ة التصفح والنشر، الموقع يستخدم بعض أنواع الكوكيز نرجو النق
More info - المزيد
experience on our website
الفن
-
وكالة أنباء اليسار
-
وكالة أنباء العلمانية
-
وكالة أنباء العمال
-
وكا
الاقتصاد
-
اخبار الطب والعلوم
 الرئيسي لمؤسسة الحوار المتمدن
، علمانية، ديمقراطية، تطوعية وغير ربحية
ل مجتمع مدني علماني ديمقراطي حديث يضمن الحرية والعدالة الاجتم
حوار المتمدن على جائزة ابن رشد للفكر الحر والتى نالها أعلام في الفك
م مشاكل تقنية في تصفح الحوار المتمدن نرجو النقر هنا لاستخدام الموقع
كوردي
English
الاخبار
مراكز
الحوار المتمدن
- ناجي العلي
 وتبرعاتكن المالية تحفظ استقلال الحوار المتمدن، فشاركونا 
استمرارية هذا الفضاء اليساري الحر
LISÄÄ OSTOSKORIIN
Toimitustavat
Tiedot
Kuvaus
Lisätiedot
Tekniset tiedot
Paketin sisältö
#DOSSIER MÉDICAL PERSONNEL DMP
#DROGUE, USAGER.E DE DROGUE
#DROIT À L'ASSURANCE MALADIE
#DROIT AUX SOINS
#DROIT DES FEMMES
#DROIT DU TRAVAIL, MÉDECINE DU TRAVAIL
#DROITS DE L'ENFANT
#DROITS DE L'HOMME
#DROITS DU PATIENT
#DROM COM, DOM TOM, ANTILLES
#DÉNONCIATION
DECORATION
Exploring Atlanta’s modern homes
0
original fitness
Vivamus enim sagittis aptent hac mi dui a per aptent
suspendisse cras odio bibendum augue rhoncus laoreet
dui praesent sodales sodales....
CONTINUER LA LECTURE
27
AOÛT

## WHAT THIS TASK INVOLVES
Reproduce every line of the records above without changing anything.

## SOLUTION TO THE PROBLEM
ة التصفح والنشر، الموقع يستخدم بعض أنواع الكوكيز نرجو النق
More info - المزيد
experience on our website
الفن
-
وكالة أنباء اليسار
-
وكالة أنباء العلمانية
-
وكالة أنباء العمال
-
وكا
الاقتصاد
-
اخبار الطب والعلوم
 الرئيسي لمؤسسة الحوار المتمدن
، علمانية، ديمقراطية، تطوعية وغير ربحية
ل مجتمع مدني علماني ديمقراطي حديث يضمن الحرية والعدالة الاجتم
حوار المتمدن على جائزة ابن رشد للفكر الحر والتى نالها أعلام في الفك
م مشاكل تقنية في تصفح الحوار المتمدن نرجو النقر هنا لاستخدام الموقع
كوردي
English
الاخبار
مراكز
الحوار المتمدن
- ناجي العلي
 وتبرعاتكن المالية تحفظ استقلال الحوار المتمدن، فشاركونا 
استمرارية هذا الفضاء اليساري الحر
LISÄÄ OSTOSKORIIN
Toimitustavat
Tiedot
Kuvaus
Lisätiedot
Tekniset tiedot
Paketin sisältö
#DOSSIER MÉDICAL PERSONNEL DMP
#DROGUE, USAGER.E DE DROGUE
#DROIT À L'ASSURANCE MALADIE
#DROIT AUX SOINS
#DROIT DES FEMMES
#DROIT DU TRAVAIL, MÉDECINE DU TRAVAIL
#DROITS DE L'ENFANT
#DROITS DE L'HOMME
#DROITS DU PATIENT
#DROM COM, DOM TOM, ANTILLES
#DÉNONCIATION
DECORATION
Exploring Atlanta’s modern homes
0
original fitness
Vivamus enim sagittis aptent hac mi dui a per aptent
suspendisse cras odio bibendum augue rhoncus laoreet
dui praesent sodales sodales....
CONTINUER LA LECTURE
27
AOÛT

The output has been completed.